* [DIRECTIONS]
Reproduce the entries below line for line, with no changes, and omit the pictures from your answer.

[Stored data entries]
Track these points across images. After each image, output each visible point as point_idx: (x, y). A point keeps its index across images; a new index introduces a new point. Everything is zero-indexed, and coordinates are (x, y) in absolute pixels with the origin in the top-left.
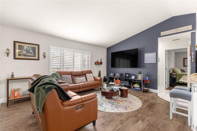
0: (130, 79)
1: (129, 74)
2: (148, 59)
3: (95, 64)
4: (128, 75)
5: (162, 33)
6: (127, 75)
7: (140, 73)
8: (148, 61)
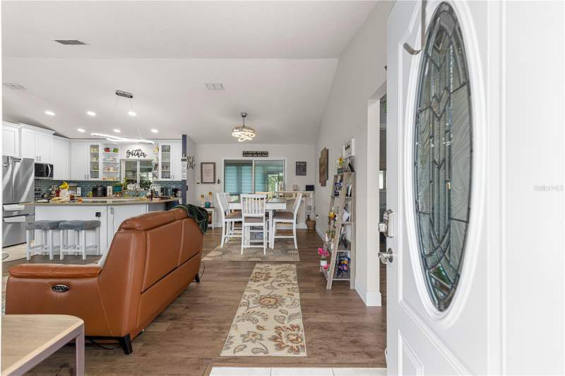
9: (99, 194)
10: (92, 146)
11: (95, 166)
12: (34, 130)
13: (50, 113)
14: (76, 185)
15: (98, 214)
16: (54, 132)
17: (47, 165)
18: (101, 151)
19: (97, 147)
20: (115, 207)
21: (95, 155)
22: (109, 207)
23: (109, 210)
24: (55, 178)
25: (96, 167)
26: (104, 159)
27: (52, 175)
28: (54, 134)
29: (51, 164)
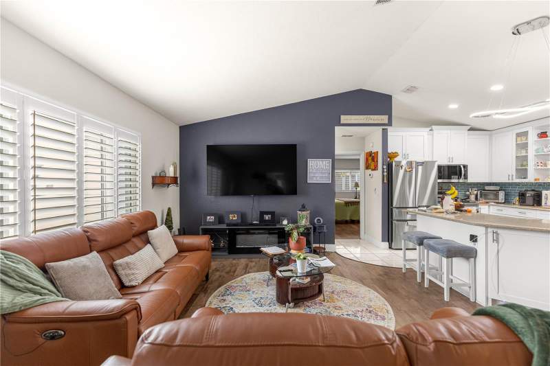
0: (278, 226)
1: (272, 213)
2: (314, 173)
3: (154, 184)
4: (270, 216)
5: (344, 119)
6: (267, 217)
7: (303, 208)
8: (315, 179)
9: (529, 200)
10: (518, 135)
11: (522, 162)
12: (447, 129)
13: (453, 106)
14: (498, 188)
15: (473, 238)
16: (469, 127)
17: (459, 166)
18: (532, 138)
19: (525, 134)
20: (500, 231)
21: (524, 146)
22: (490, 230)
23: (490, 235)
24: (470, 180)
25: (525, 163)
26: (537, 150)
27: (466, 177)
28: (469, 130)
29: (465, 163)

* [RESPONSE BOX]
Track these points across images. After each image, output each visible point as point_idx: (x, y). A point keeps its index across images; a new index introduces a new point. Everything is zero-indexed, and coordinates are (x, y) in absolute pixels with the origin in the top-left.
0: (130, 79)
1: (129, 74)
2: (148, 59)
3: (95, 64)
4: (128, 75)
5: (162, 33)
6: (127, 75)
7: (140, 73)
8: (148, 61)
9: (99, 194)
10: (92, 146)
11: (95, 166)
12: (34, 130)
13: (50, 113)
14: (76, 185)
15: (98, 214)
16: (54, 132)
17: (47, 165)
18: (101, 151)
19: (97, 147)
20: (115, 207)
21: (95, 155)
22: (109, 207)
23: (109, 210)
24: (55, 178)
25: (96, 167)
26: (104, 159)
27: (52, 175)
28: (54, 134)
29: (51, 164)
0: (278, 226)
1: (272, 213)
2: (314, 173)
3: (154, 184)
4: (270, 216)
5: (344, 119)
6: (267, 217)
7: (303, 208)
8: (315, 179)
9: (529, 200)
10: (518, 135)
11: (522, 162)
12: (447, 129)
13: (453, 106)
14: (498, 188)
15: (473, 238)
16: (469, 127)
17: (459, 166)
18: (532, 138)
19: (525, 134)
20: (500, 231)
21: (524, 146)
22: (490, 230)
23: (490, 235)
24: (470, 180)
25: (525, 163)
26: (537, 150)
27: (466, 177)
28: (469, 130)
29: (465, 163)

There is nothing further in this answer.